Layers composed of stressed silicon are used in semiconductor technology in order to achieve shorter switching times for semiconductor components. Stressed silicon has a distorted crystal lattice with a different lattice constant to that of relaxed silicon. The multiple degeneracy of the valence band minima in the relaxed state is overcome, so that the effective mass of the charge carriers, which contributes to the current flow, falls, and their mobility thus increases. This effect can be used to shorten the switching times of a semiconductor component.
Stressed silicon is conventionally produced by growing silicon layers onto SiGe layers. Conversely, it is also possible to produce stressed SiGe layers on relaxed Si. Germanium has the same crystal structure as silicon, but a lattice constant that is 4.2% greater. When a silicon layer is epitaxially grown on an SiGe layer, lattice mismatches in the silicon lead to the desired stresses.

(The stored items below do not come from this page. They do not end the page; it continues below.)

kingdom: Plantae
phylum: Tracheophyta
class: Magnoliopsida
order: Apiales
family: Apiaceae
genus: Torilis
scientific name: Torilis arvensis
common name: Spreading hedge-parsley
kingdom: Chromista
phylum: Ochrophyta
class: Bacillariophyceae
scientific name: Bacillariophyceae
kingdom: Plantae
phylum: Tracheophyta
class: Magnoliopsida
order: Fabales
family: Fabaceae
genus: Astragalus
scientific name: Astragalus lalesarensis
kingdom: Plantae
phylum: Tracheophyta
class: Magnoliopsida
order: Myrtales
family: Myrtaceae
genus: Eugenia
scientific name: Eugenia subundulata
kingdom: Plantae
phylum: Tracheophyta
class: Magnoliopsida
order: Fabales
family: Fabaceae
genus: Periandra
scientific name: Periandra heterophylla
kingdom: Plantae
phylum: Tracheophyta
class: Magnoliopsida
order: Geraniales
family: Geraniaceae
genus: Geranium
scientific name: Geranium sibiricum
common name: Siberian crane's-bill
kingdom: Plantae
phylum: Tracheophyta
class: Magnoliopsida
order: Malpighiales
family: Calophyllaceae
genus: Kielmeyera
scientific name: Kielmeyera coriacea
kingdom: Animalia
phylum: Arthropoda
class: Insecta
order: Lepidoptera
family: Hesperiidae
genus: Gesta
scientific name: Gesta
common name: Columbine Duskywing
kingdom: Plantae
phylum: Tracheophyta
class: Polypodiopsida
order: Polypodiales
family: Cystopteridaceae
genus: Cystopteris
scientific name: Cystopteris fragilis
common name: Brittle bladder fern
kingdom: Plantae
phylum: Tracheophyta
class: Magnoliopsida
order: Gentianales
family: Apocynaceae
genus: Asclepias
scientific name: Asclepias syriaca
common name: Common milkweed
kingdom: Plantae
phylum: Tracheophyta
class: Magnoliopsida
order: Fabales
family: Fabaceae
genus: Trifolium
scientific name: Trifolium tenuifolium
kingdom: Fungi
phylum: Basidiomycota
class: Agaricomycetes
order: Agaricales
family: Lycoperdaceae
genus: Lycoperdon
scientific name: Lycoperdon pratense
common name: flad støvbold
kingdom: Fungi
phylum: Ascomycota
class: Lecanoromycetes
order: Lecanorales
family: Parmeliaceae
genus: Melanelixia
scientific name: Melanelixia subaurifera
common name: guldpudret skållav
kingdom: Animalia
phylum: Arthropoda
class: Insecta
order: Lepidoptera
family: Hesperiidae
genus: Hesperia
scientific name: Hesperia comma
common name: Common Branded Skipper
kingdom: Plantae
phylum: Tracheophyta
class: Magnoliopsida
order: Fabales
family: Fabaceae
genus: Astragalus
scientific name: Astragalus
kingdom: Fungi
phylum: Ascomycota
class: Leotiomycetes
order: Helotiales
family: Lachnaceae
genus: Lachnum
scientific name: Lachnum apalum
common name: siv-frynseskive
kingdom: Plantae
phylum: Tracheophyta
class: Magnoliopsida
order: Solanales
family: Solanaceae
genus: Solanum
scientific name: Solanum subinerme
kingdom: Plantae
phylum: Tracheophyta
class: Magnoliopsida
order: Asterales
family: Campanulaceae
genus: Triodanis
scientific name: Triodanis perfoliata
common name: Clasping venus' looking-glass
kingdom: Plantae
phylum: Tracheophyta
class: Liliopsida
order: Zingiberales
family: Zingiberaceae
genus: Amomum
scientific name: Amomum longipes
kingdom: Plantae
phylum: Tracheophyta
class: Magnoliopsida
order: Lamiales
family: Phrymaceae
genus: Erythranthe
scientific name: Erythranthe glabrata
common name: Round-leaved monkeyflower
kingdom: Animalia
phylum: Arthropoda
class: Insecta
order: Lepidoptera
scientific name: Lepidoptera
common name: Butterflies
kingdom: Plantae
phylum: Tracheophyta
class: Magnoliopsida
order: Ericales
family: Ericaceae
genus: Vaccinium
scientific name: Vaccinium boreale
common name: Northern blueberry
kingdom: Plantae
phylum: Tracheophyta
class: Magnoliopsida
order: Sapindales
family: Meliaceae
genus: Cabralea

However, epitaxy cannot be used to produce silicon layers of any desired thickness and with any desired stress magnitude. Beyond a thickness of a plurality of layers or beyond a germanium component of more than 20% in the SiGe layer, stresses are dissipated by the formation of displacements which lead to undesirable scattering effects, or else the layers which are formed are metastable, so that displacements occur when the material is heated in subsequent processes. Epitaxial growing of silicon onto SiGe can thus achieve only restricted stressing of the silicon, with a limited layer thickness.
For these and other reasons, there is a need for the present invention.